– Ты не прав, приятель! Жаль, но это – туз! – объявил он, подчёркнуто сворачивая слова в стих, затем смачно щёлкнул картой по губам лжеца, от чего глазки последнего трусливо забегали в попытках оправдаться, и только тогда ослабил хватку.

Никитич оторвал щеку от стола и, брызгая слюной, забубнил скороговоркой:

– Успокойся, парень. Клянусь, это не то, что ты думаешь. Карта – только память о дружке. Недавно он погиб. Вот и таскаю её с собой. Прихоть, не более!

Халвус кивнул с пониманием, однако смял карту и бросил её в лицо игроку, от чего тот пошёл багровыми пятнами негодования. Швырнув же краплёнку конокрад поднялся и обратился к столпившимся у стола:

– Что ж, я растроган повестью такою. И всё-таки, мой друг, игра за мною… – он протянул руку и положил её на кошель обманщика.

Но катала порывисто накрыл руку везунчика своей пятернёй и заявил тоном довольно нагловатым для сложившейся ситуации:

– Может, переиграем?

Халвус улыбнулся:

– Охотно! Даже заключим пари. Ну, а покуда руку убери…

Стихоплётство Халвуса заметно раздражало толстяка, ибо было не понятно, к чему оно и чем может грозить в перспективе. Но что особенно выводило из себя, так это спокойствие чужеземца, одетого в кожаное, по комплекции, явно уступающего, но при этом такого невозмутимого и дерзкого. От переизбытка унижения у Никитича характерно задрожали мышцы переносицы.

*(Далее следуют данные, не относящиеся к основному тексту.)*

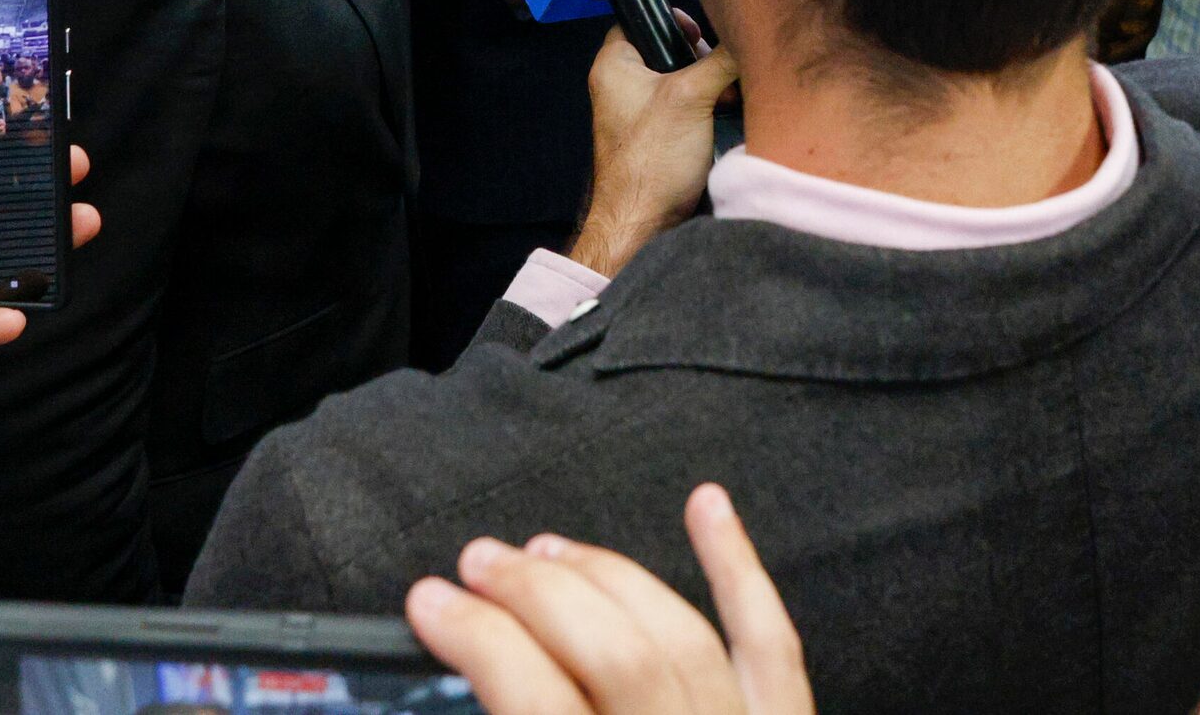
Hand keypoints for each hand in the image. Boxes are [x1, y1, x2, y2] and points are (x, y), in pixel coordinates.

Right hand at [406, 484, 813, 714]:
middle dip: (534, 596)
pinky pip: (770, 641)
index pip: (537, 702)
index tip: (429, 600)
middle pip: (613, 654)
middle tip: (477, 562)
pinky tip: (707, 504)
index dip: (477, 641)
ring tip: (543, 552)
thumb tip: (464, 678)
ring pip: (679, 635)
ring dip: (607, 578)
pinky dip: (737, 567)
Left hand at [570, 20, 739, 277]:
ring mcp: (642, 112)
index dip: (671, 19)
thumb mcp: (691, 97)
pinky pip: (688, 106)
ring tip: (731, 92)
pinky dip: (709, 105)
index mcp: (615, 65)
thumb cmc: (651, 160)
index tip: (699, 30)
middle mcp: (624, 85)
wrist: (644, 224)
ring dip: (711, 83)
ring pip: (683, 78)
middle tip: (720, 67)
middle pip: (668, 49)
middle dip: (702, 56)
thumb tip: (750, 35)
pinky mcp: (661, 136)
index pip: (639, 19)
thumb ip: (721, 59)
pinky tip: (729, 111)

– Не понимаю этот издевательский тон… – возмущённо хрипел он. – Ведь мы могли бы договориться?

На что Халвус лишь тяжело вздохнул. С подобным положением дел он сталкивался не раз, а потому, сойдя на прозаический стиль, произнёс чеканно, дабы вбить и без того очевидную истину в мозг неудачника:

– Никто не запрещает играть краплёными картами… – он широко развёл пальцы рук, лежащие на краю стола, в стороны, словно рысь, готовящаяся к прыжку. – Не умеешь без мухляжа – мухлюй, но мухлюй так, чтоб комар носа не подточил. А коли прокололся, проигрывай хотя бы с достоинством.

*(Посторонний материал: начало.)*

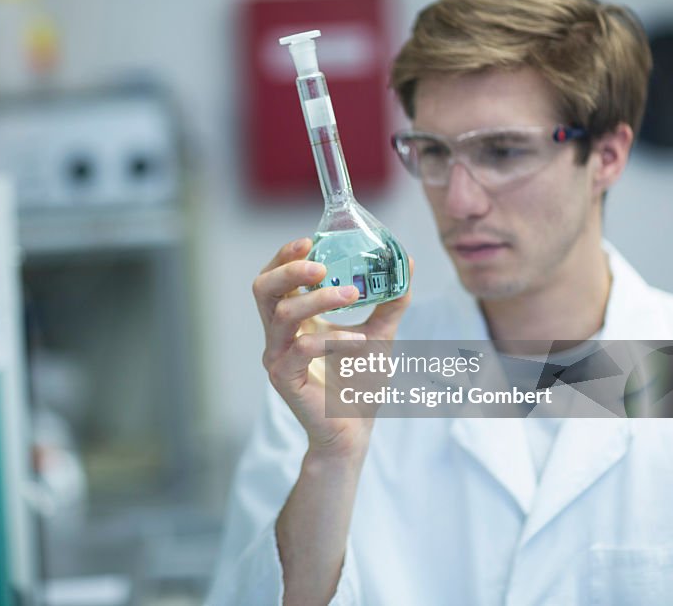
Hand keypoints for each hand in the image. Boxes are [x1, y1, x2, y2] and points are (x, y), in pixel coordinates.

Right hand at [253, 237, 413, 459]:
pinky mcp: (283, 379)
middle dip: (288, 269)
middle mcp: (278, 335)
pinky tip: (358, 343)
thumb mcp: (381, 334)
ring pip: (282, 314)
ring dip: (318, 299)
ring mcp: (276, 357)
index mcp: (293, 319)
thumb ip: (391, 301)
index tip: (311, 239)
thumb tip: (409, 263)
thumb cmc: (359, 384)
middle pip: (263, 288)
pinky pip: (301, 349)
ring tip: (352, 294)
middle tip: (320, 265)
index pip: (275, 277)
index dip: (285, 256)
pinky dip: (332, 340)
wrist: (354, 433)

Но катала не прислушался к словам Халвуса, либо счёл их недостаточно убедительными, ибо в следующее мгновение стол был опрокинут вместе с картами, деньгами, так и не тронутым ужином, и в дело пошли кулаки. К шулеру присоединились разгорячённые игрой сотоварищи, послышался хруст костей и глухие удары по набитым хмелем тушкам. Конокрад без особого труда уложил бузотёров и обнажил шпагу. Присутствующие шарахнулись в стороны, образовав пустое пространство, в котором стоял Халвус со шпагой наперевес. Никитичу, ощупывающему собственную челюсть на прочность, ничего не оставалось, как последовать его примеру.

– Решительный жест! – улыбнулся Халвус и, бросив цепкий взгляд на присутствующих, невозмутимо поинтересовался: – Что ж, со словами или без?

– В каком смысле? – не опуская клинка, переспросил игрок.

– Ну… Я мог бы изобрести пару-тройку изящных шестистиший для удовольствия присутствующих и пообещать, к примеру, что заколю вас… скажем, в конце четвёртого шестистишия, дабы наш поединок не выглядел пошлым кровопролитием двух зарвавшихся мужланов. Желаете быть убитым?

– В каком смысле? – сбитый с толку не характерной для здешнего заведения вежливостью, катала никак не мог взять в толк, чего хочет от него чужеземец.

– Хотите, чтоб я проколол вам печень? Или, может быть, сердце? Если сердце – то сразу, и без мучений… – продолжал Халвус.

– Что он говорит? – нервничая всё более, переспросил игрок товарища.

– Спрашивает, как тебе лучше умереть? – пожимая растерянно плечами, ответил тот.

– Это я понял. Я не о том, к дьяволу! – видимо, тут нервы шулера окончательно сдали и, проревев по-медвежьи: – Буду я слушать его тарабарщину! – он бросился в атаку.